Canadian officials dispatched to Mali never had any hope of direct dialogue with the kidnappers, so they turned to locals to broker a deal. This led them to engage Tarkint's well-connected mayor, Baba Ould Sheik, who led his tribesmen on more than a dozen trips to talk to terrorist kidnappers in the Sahara.

"I don't regret that I fought for Fowler's liberation, but I'm not happy with Canada," Mr. Ould Sheik told The Globe and Mail after the deal. He complained that the Canadian officials had neither compensated nor thanked him.

Despite Mr. Ould Sheik's complaints, he appears to have benefited greatly from the ransom, whether directly or indirectly. Within two weeks of the hostage release, political rivals were telling U.S. diplomats that armed "militiamen" had showed up at Tarkint intent on "bullying the local population." This strong arming and ballot-box stuffing allegedly tainted the election in favour of Mr. Ould Shiek and his ethnic Arab faction.

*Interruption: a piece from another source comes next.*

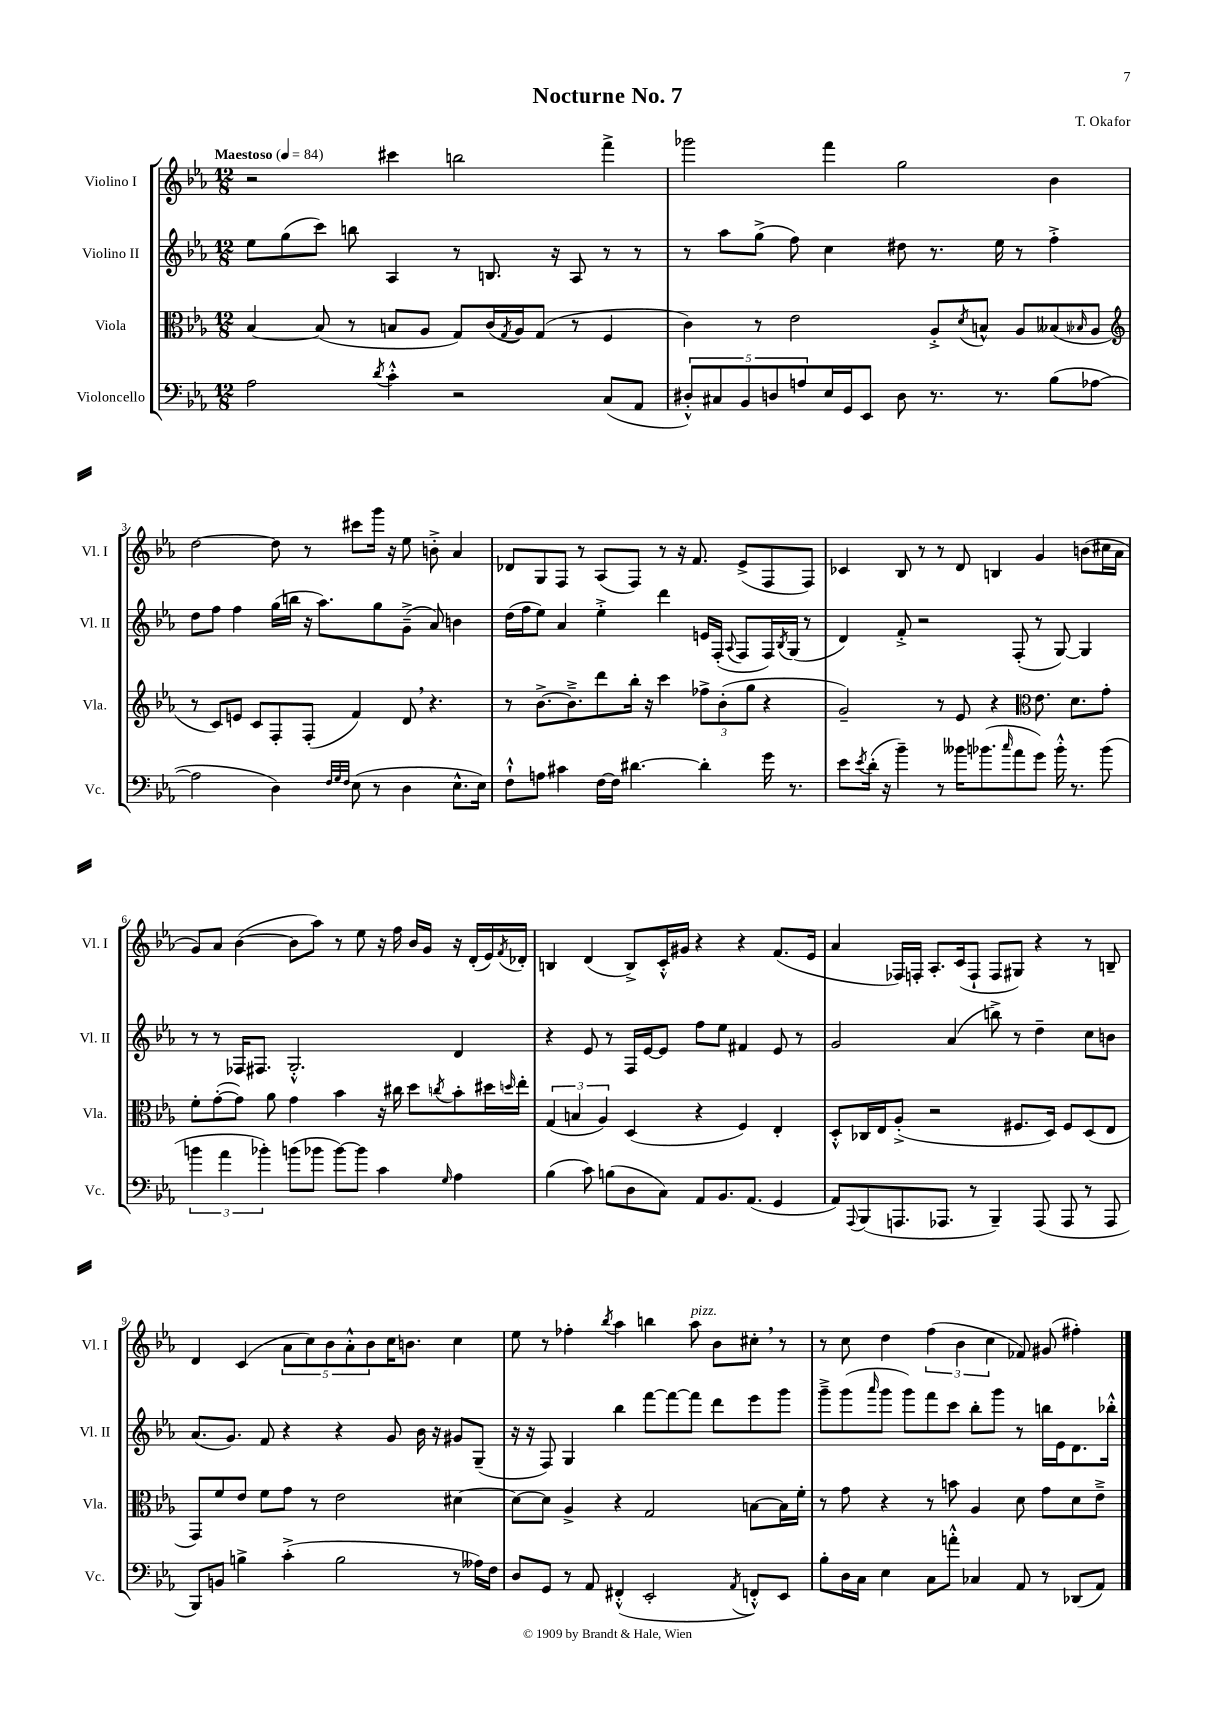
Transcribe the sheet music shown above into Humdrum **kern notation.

"Tarkint is particularly nettlesome as it involves Malian Arab factions, offended Tuaregs, and an enormous influx of cash likely linked to the Canadian and European hostage crisis," the cable observed.

U.S. diplomats were even told that one of the election-day militiamen was a notorious figure – a terrorist-tied trafficker known simply as "Cheibani."

The cables describe Cheibani as being the Canadians' original kidnapper, the man who brought the hostages to al-Qaeda figures in the desert. According to the cables, Cheibani also killed a U.S. military official in 2000 and was at large until late 2009, when he was arrested on suspicion of gunning down four Saudis at the Mali-Niger border.

Following the tainted election, outraged locals told U.S. diplomats they were prepared to go "to war" against their winning ethnic rivals if the courts didn't overturn some of the alleged vote rigging.